ZFS Dedup question

Notice: Page may contain affiliate links for which we may earn a small commission through services like Amazon Affiliates or Skimlinks.

mixer

Member
Nov 26, 2011
92
0
6
Should I turn on Dedup at the Pool level, or at the ZFS Folder level?

If I have one Pool with dedup turned off in the NAPP-IT Gui, but I have two separate ZFS Folders with dedup turned on, will there be deduping between the two ZFS folders, or only inside of each one?

Put another way - if I have the exact same file in ZFS Folder #1 and also in ZFS Folder #2, will it be correctly caught if dedup is on for both of those ZFS folders, or must it be on at the higher Pool level?

Thanks!
 

gea

Well-Known Member
Dec 31, 2010
3,177
1,199
113
DE
Dedup should work between folders when you activate dedup on both.
But unless you really know about the RAM problems of realtime dedup (like with ZFS), you should NOT use it.

As a common rule, you should have enough RAM for OS + ARC caching (to have a fast server) + about 3-5 GB RAM per TB dedup-data. If you cannot achive dedup rates of a factor 5 and more, disks are much cheaper and mostly faster.

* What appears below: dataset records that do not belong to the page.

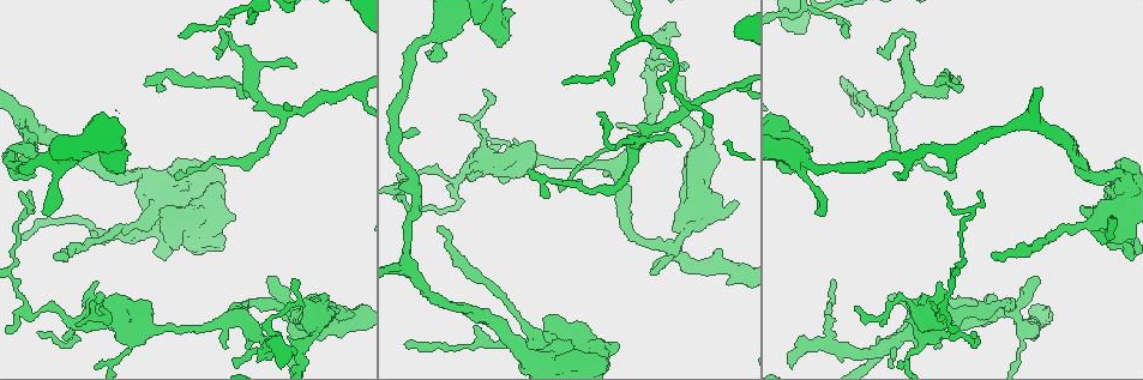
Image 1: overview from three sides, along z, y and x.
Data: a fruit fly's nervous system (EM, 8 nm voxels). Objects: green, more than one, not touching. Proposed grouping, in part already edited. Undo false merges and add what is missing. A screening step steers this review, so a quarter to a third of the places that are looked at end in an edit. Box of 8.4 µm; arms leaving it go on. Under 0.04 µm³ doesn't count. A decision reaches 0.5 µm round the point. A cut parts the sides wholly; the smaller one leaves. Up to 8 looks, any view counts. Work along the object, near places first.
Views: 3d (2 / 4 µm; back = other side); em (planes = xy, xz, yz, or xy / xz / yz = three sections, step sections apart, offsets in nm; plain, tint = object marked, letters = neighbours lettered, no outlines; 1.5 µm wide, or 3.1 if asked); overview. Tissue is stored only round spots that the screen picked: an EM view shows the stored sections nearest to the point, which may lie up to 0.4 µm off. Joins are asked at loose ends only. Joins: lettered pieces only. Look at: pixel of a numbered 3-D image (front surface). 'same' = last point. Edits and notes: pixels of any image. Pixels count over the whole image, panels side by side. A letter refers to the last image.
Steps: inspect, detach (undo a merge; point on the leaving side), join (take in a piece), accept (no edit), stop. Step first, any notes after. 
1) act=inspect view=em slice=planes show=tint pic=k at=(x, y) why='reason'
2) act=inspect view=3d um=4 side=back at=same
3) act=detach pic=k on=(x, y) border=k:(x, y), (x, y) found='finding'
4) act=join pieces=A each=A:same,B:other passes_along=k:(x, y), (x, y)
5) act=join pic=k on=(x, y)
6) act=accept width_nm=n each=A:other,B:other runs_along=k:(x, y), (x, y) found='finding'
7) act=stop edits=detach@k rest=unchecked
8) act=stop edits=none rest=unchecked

act=inspect view=3d um=4 side=back pic=1 at=(599, 114)

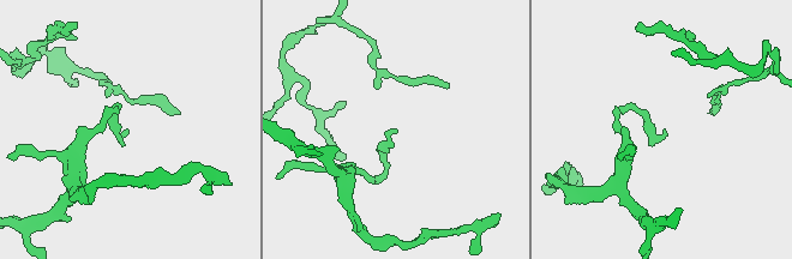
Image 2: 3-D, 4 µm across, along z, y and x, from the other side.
act=inspect view=em slice=planes show=plain pic=2 at=(128, 129)

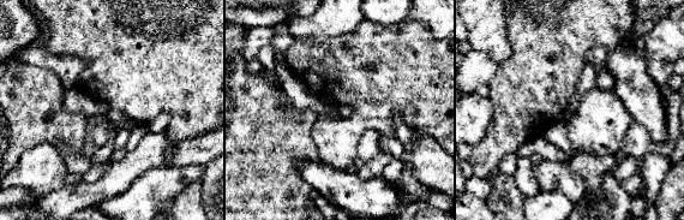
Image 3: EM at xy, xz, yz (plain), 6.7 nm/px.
act=inspect view=em slice=planes show=letters at=same why='see the neighbours'

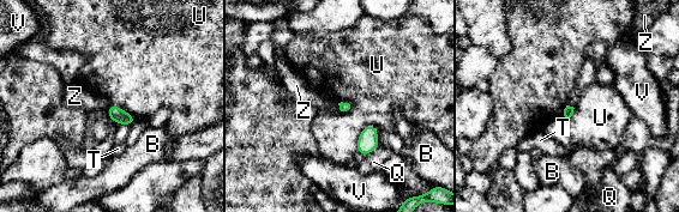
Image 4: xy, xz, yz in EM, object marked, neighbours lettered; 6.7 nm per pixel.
act=accept each=B:other,Q:other,T:other,U:other,V:other,Z:other border=4:(337, 103), (341, 110) found='no lettered piece goes on from it'

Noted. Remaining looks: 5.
act=inspect view=em slice=planes show=letters pic=1 at=(674, 249) why='four arms meet'

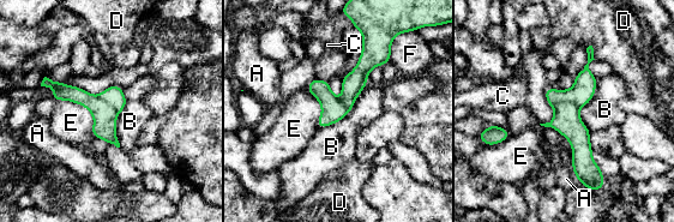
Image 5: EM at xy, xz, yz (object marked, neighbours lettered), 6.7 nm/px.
act=detach pic=5 on=(581, 94) width_nm=170 each=A:other,B:other,C:other,D:other,E:other,F:other border=5:(579, 107), (559, 102), (553, 108) found='a second cell is stuck on'

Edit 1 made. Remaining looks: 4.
act=stop edits=detach@5 rest=unchecked

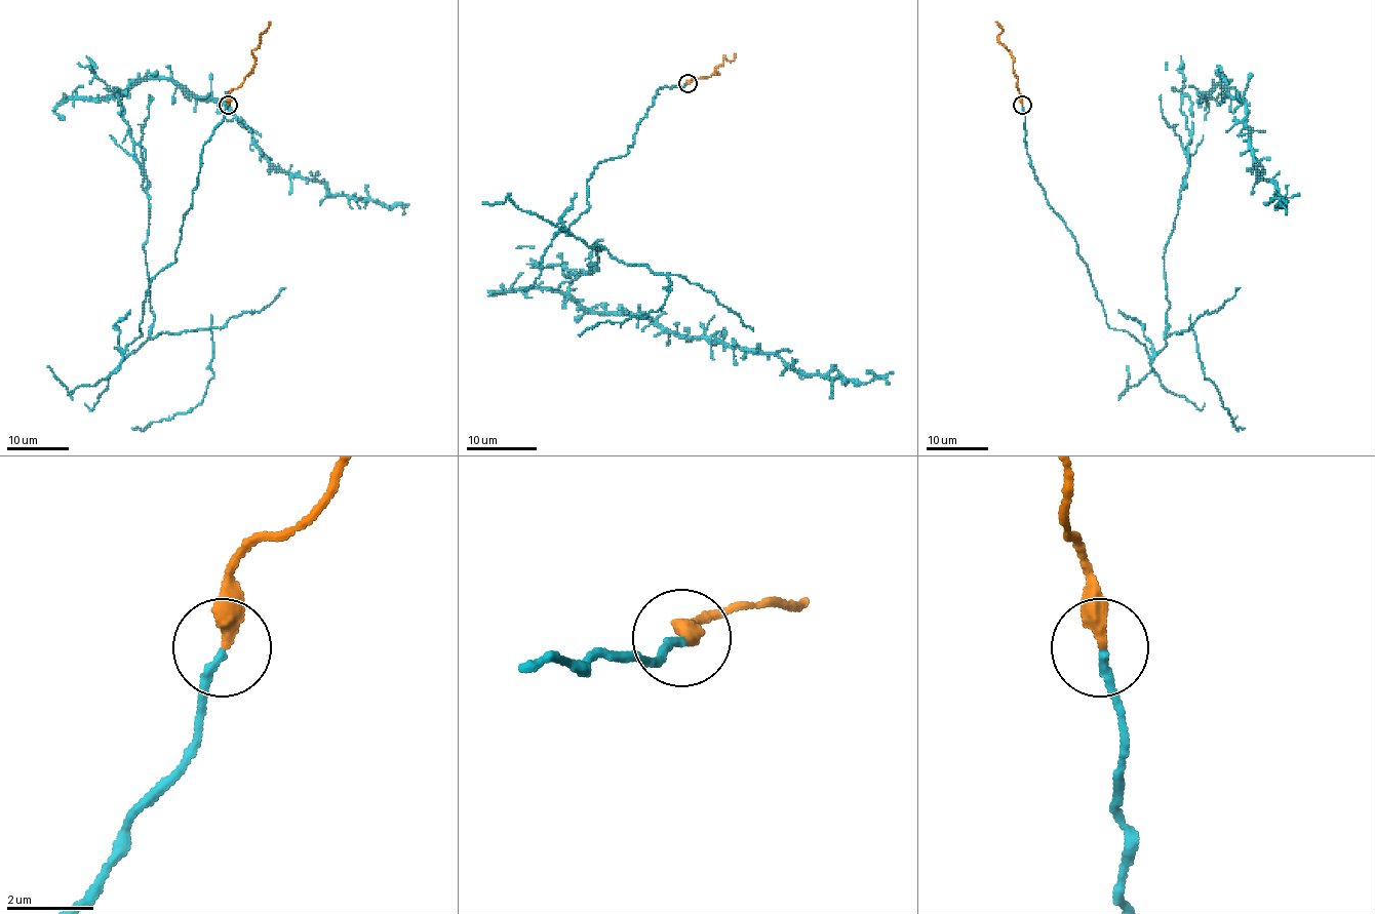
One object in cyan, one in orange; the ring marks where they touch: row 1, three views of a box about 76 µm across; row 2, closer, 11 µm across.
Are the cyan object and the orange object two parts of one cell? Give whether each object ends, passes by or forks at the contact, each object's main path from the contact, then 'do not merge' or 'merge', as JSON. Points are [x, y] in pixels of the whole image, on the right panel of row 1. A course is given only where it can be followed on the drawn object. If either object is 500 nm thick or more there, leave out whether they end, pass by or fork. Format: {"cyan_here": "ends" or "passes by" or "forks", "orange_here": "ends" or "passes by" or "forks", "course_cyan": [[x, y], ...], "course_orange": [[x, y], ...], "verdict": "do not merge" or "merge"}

If you do not have the RAM and your dedup table must swap from RAM to disk, even a simple snap destroy can last hours to days.
 

mixer

Member
Nov 26, 2011
92
0
6
Hmm. Something to think about there. Here is my current ARC statistics output, with three 750 GB drives in RAID-Z1:

Code:
ARC Readcache: arcsummary 
http://cuddletech.com/arc_summary 

System Memory:
	 Physical RAM: 	12279 MB
	 Free Memory : 	1528 MB
	 LotsFree: 	191 MB

ZFS Tunables (/etc/system):

ARC Size:
	 Current Size:             7954 MB (arcsize)
	 Target Size (Adaptive):   7954 MB (c)
	 Min Size (Hard Limit):    1406 MB (zfs_arc_min)
	 Max Size (Hard Limit):    11255 MB (zfs_arc_max)

ARC Size Breakdown:
	 Most Recently Used Cache Size: 	 81% 	6451 MB (p)
	 Most Frequently Used Cache Size: 	 18% 	1502 MB (c-p)

ARC Efficency:
	 Cache Access Total:        	 3275344802
	 Cache Hit Ratio:      99%	 3269711001   	[Defined State for buffer]
	 Cache Miss Ratio:      0%	 5633801   	[Undefined State for Buffer]
	 REAL Hit Ratio:       95%	 3126276786   	[MRU/MFU Hits Only]

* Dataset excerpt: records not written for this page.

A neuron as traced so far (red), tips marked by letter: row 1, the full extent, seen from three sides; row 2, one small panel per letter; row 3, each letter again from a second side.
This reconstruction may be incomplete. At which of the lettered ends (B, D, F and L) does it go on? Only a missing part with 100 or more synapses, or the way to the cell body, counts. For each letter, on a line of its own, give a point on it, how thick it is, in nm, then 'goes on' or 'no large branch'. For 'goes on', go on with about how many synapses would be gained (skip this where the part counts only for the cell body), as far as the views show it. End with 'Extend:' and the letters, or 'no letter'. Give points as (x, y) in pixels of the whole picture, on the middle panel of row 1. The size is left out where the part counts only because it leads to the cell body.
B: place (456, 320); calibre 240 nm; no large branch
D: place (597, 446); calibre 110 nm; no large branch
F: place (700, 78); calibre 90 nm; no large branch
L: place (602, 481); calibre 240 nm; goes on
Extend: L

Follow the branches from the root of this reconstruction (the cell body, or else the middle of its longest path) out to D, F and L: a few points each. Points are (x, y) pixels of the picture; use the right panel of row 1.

	 Data Demand   Efficiency:    99%
	 Data Prefetch Efficiency:    46%

	CACHE HITS BY CACHE LIST:
	  Anon:                        4% 	 139759292            	[ New Customer, First Cache Hit ]
	  Most Recently Used:          0% 	 26684665 (mru)      	[ Return Customer ]
	  Most Frequently Used:       94% 	 3099592121 (mfu)      	[ Frequent Customer ]
	  Most Recently Used Ghost:    0% 	 211365 (mru_ghost)	[ Return Customer Evicted, Now Back ]
	  Most Frequently Used Ghost:  0% 	 3463558 (mfu_ghost)	[ Frequent Customer Evicted, Now Back ]
	CACHE HITS BY DATA TYPE:
	  Demand Data:                 2% 	 73702267 
	  Prefetch Data:               0% 	 744969 
	  Demand Metadata:            92% 	 3029055461 
	  Prefetch Metadata:           5% 	 166208304 
	CACHE MISSES BY DATA TYPE:
	  Demand Data:                 5% 	 292912 
	  Prefetch Data:              15% 	 866653 
	  Demand Metadata:            32% 	 1853526 
	  Prefetch Metadata:          46% 	 2620710 
---------------------------------------------
I guess having 0% MRU and MFU_Ghost means I have plenty of RAM for my current usage. I have dedup on for a couple of ZFS folders but I was hoping to try more.

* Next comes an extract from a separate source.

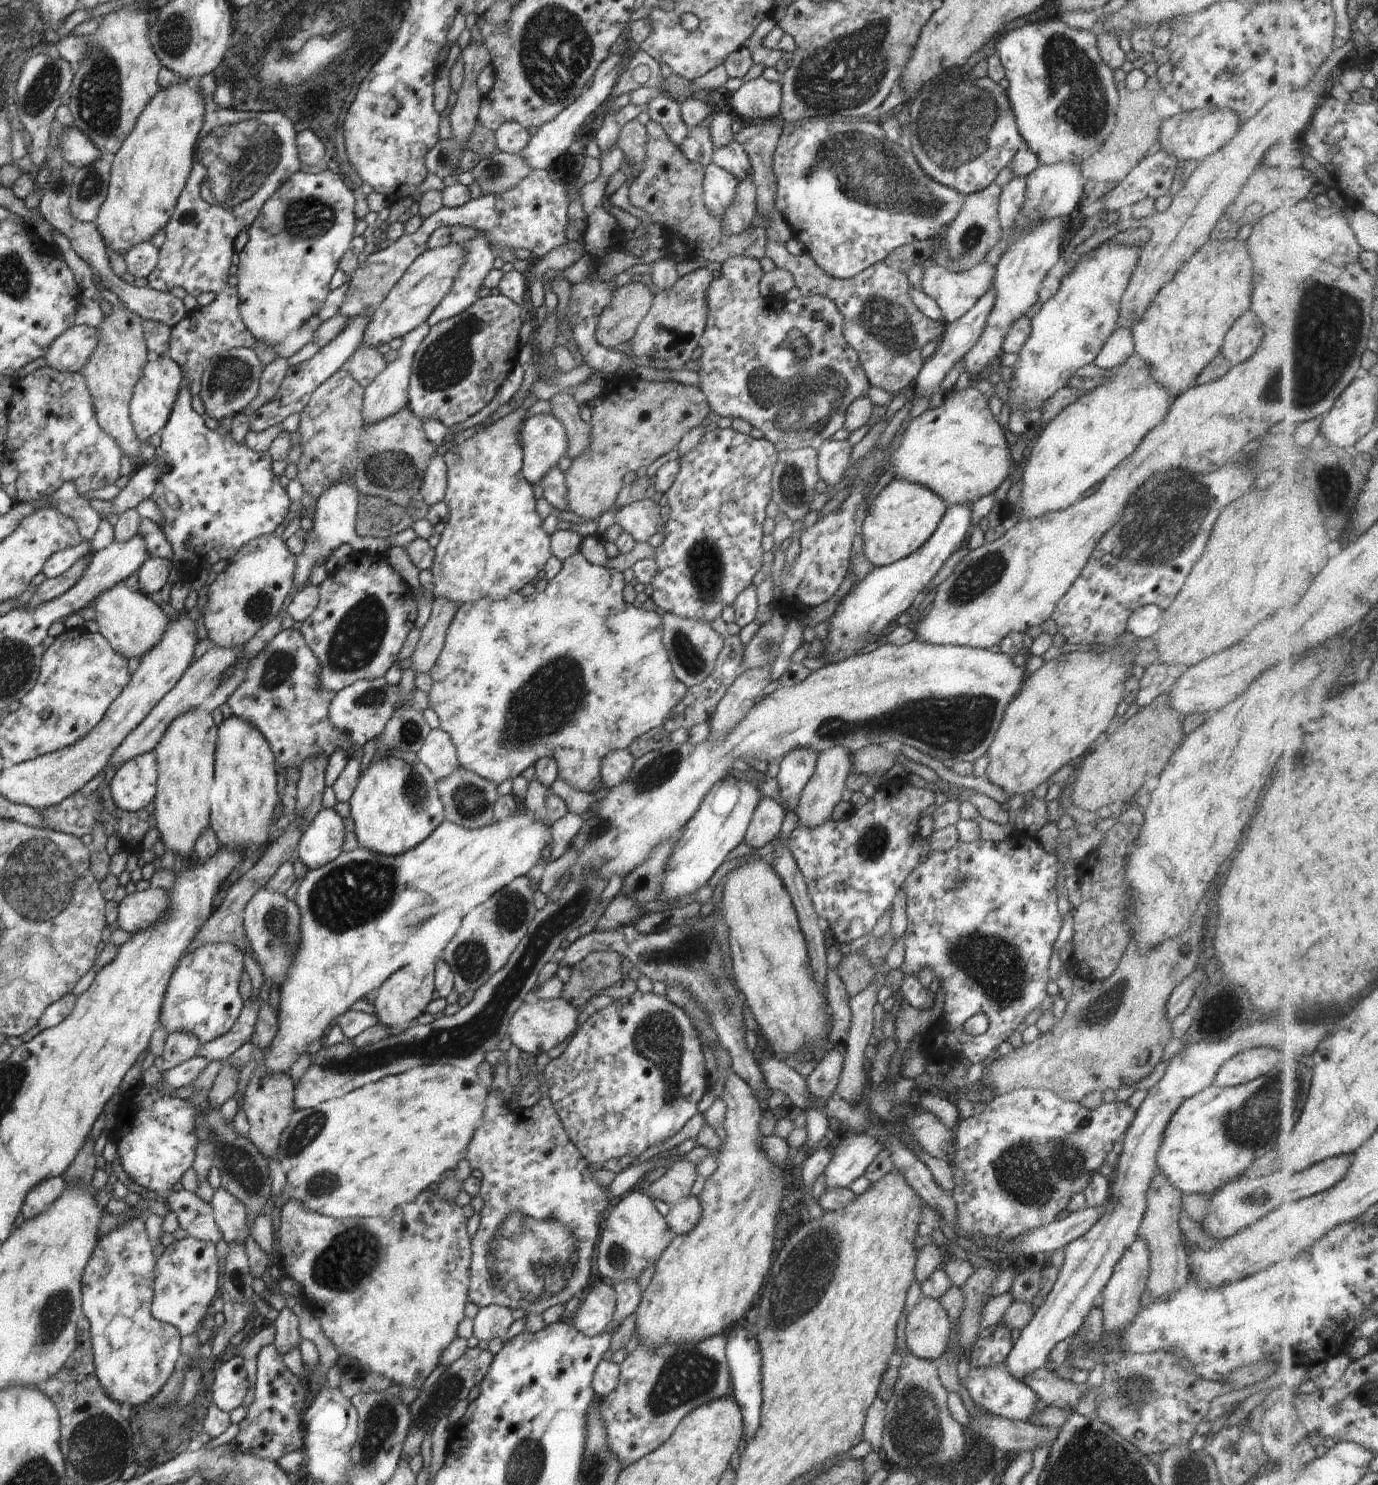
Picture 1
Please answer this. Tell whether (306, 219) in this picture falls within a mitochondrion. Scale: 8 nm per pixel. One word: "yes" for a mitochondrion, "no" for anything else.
yes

My useage of the system will be similar with the new drives which will be three 3GB drives in RAID-Z1. Also, I could put in an SSD as an ARC Cache which I understand would hold the dedup table(s) -- I hope there is a mechanism so if the SSD dies the dedup table is frequently backed-up somewhere on the disk set???

Thank you for your advice Gea, please continue to help me learn! What is your advice?
 

mixer

Member
Nov 26, 2011
92
0
6
OK... I admit I'm just a little excited about ZFS and want to turn on all the features I can. Still, I think there could be some benefit to dedup for me. I only recently added a bunch of RAM to the system and turned on dedup on a few existing ZFS Folders (which I understand only dedups new data being stored). Dedup is at 1.07 right now.

The use cases would be:

a) ESXi virtual machines which are stored on an NFS shared ZFS folder (probably not more than a few gigs to save there though)
b) some file archives: misc. software install images, files I want to hang on to but don't need on any local machine (not much to dedup probably there either)
c) family 'media' folder that could contain multiple copies of the same home movies, music libraries, etc
d) work files which could be both in a project backup ZFS folder and also in a separate client-accessed download folder (big zip files, this could come up to 100 gigs maybe in a worst-case scenario)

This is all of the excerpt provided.